>>>
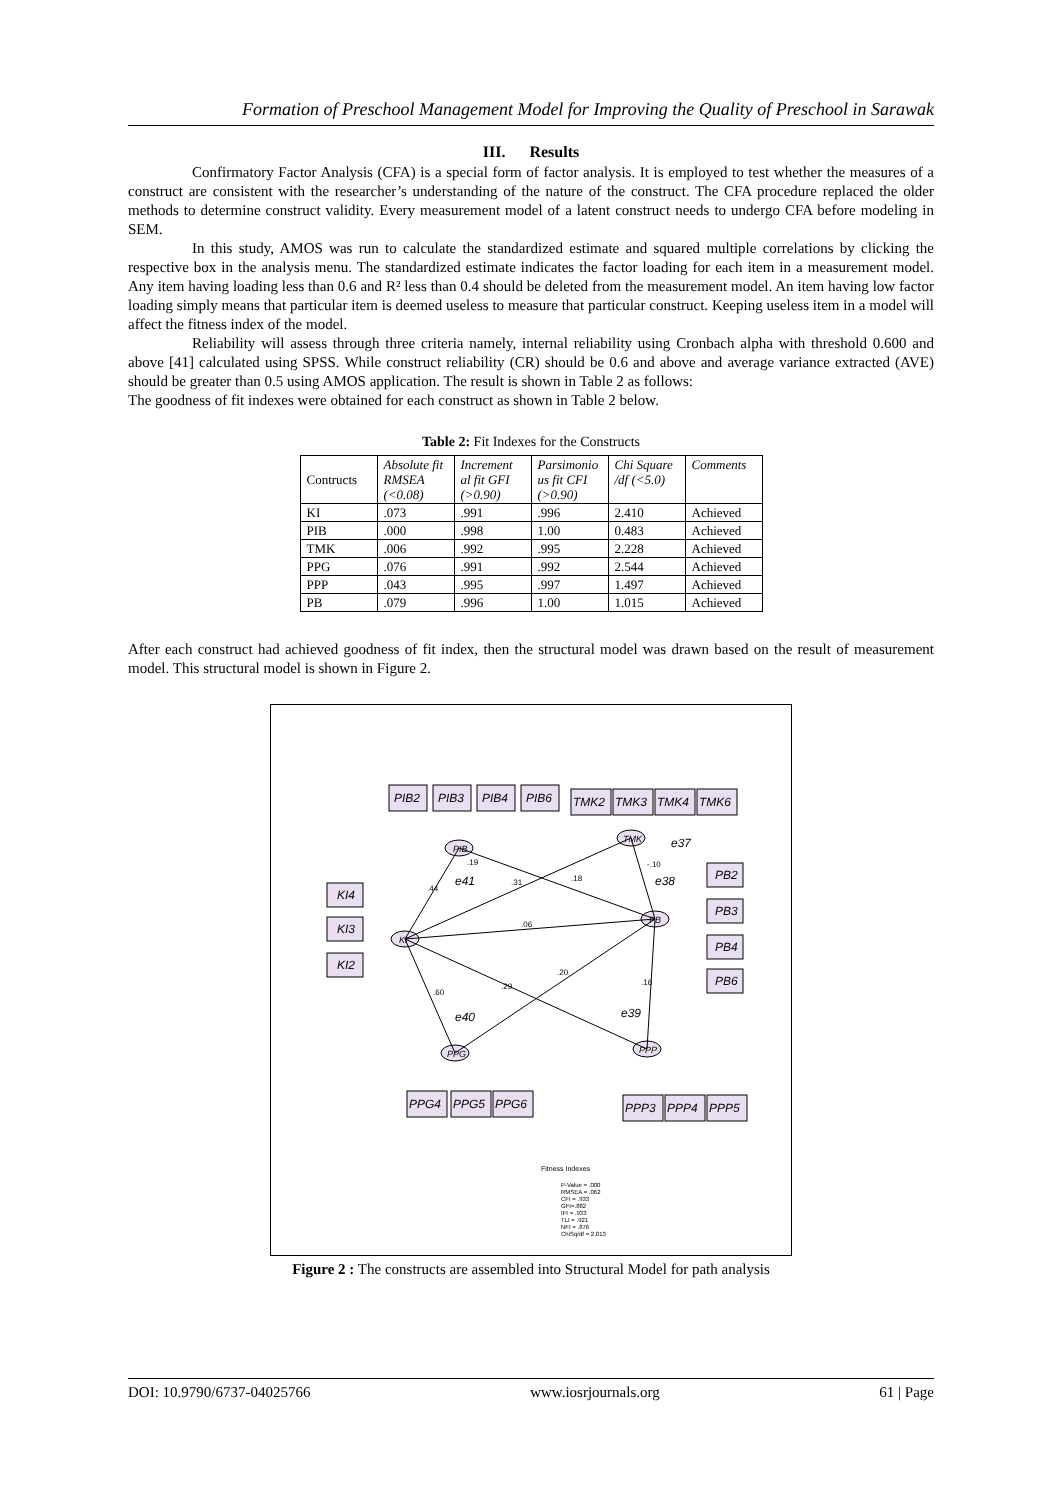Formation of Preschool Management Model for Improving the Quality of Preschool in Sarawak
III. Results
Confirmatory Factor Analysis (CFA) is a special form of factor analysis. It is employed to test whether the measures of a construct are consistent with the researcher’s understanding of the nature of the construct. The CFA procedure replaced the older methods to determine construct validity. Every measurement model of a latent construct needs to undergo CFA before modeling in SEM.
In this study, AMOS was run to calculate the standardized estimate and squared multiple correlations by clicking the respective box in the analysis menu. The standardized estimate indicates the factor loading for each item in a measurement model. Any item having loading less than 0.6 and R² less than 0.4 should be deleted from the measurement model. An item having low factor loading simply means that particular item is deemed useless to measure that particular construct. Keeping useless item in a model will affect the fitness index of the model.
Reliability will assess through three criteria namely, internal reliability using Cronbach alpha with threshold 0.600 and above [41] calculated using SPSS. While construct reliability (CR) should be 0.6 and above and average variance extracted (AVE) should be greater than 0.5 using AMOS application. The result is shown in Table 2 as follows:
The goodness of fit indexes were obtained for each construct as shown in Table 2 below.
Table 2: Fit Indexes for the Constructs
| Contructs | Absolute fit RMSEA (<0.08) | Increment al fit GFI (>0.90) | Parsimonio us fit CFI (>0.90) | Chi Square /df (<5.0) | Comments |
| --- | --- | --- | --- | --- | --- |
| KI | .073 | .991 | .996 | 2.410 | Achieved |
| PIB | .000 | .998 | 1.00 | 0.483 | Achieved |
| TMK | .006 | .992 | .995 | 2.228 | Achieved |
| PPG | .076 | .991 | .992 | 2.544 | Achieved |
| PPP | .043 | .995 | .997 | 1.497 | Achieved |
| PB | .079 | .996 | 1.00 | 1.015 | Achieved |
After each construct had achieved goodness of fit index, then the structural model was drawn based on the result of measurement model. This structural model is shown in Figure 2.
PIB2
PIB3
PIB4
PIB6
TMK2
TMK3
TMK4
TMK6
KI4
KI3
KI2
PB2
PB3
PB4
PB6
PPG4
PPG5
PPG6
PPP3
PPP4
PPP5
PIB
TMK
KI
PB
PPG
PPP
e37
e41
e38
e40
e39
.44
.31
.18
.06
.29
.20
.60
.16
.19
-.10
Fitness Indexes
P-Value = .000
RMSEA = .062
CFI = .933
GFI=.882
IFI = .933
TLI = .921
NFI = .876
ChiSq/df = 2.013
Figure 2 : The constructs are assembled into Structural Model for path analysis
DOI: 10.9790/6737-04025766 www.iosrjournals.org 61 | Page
<<<
Work request >> Exactly as they appear above, write out all the entries, without pictures.

Written answer >>
Formation of Preschool Management Model for Improving the Quality of Preschool in Sarawak
III. Results
Confirmatory Factor Analysis (CFA) is a special form of factor analysis. It is employed to test whether the measures of a construct are consistent with the researcher’s understanding of the nature of the construct. The CFA procedure replaced the older methods to determine construct validity. Every measurement model of a latent construct needs to undergo CFA before modeling in SEM.
In this study, AMOS was run to calculate the standardized estimate and squared multiple correlations by clicking the respective box in the analysis menu. The standardized estimate indicates the factor loading for each item in a measurement model. Any item having loading less than 0.6 and R² less than 0.4 should be deleted from the measurement model. An item having low factor loading simply means that particular item is deemed useless to measure that particular construct. Keeping useless item in a model will affect the fitness index of the model.
Reliability will assess through three criteria namely, internal reliability using Cronbach alpha with threshold 0.600 and above [41] calculated using SPSS. While construct reliability (CR) should be 0.6 and above and average variance extracted (AVE) should be greater than 0.5 using AMOS application. The result is shown in Table 2 as follows:
The goodness of fit indexes were obtained for each construct as shown in Table 2 below.
Table 2: Fit Indexes for the Constructs
| Contructs | Absolute fit RMSEA (<0.08) | Increment al fit GFI (>0.90) | Parsimonio us fit CFI (>0.90) | Chi Square /df (<5.0) | Comments |
| --- | --- | --- | --- | --- | --- |
| KI | .073 | .991 | .996 | 2.410 | Achieved |
| PIB | .000 | .998 | 1.00 | 0.483 | Achieved |
| TMK | .006 | .992 | .995 | 2.228 | Achieved |
| PPG | .076 | .991 | .992 | 2.544 | Achieved |
| PPP | .043 | .995 | .997 | 1.497 | Achieved |
| PB | .079 | .996 | 1.00 | 1.015 | Achieved |
After each construct had achieved goodness of fit index, then the structural model was drawn based on the result of measurement model. This structural model is shown in Figure 2.
PIB2
PIB3
PIB4
PIB6
TMK2
TMK3
TMK4
TMK6
KI4
KI3
KI2
PB2
PB3
PB4
PB6
PPG4
PPG5
PPG6
PPP3
PPP4
PPP5
PIB
TMK
KI
PB
PPG
PPP
e37
e41
e38
e40
e39
.44
.31
.18
.06
.29
.20
.60
.16
.19
-.10
Fitness Indexes
P-Value = .000
RMSEA = .062
CFI = .933
GFI=.882
IFI = .933
TLI = .921
NFI = .876
ChiSq/df = 2.013
Figure 2 : The constructs are assembled into Structural Model for path analysis
DOI: 10.9790/6737-04025766 www.iosrjournals.org 61 | Page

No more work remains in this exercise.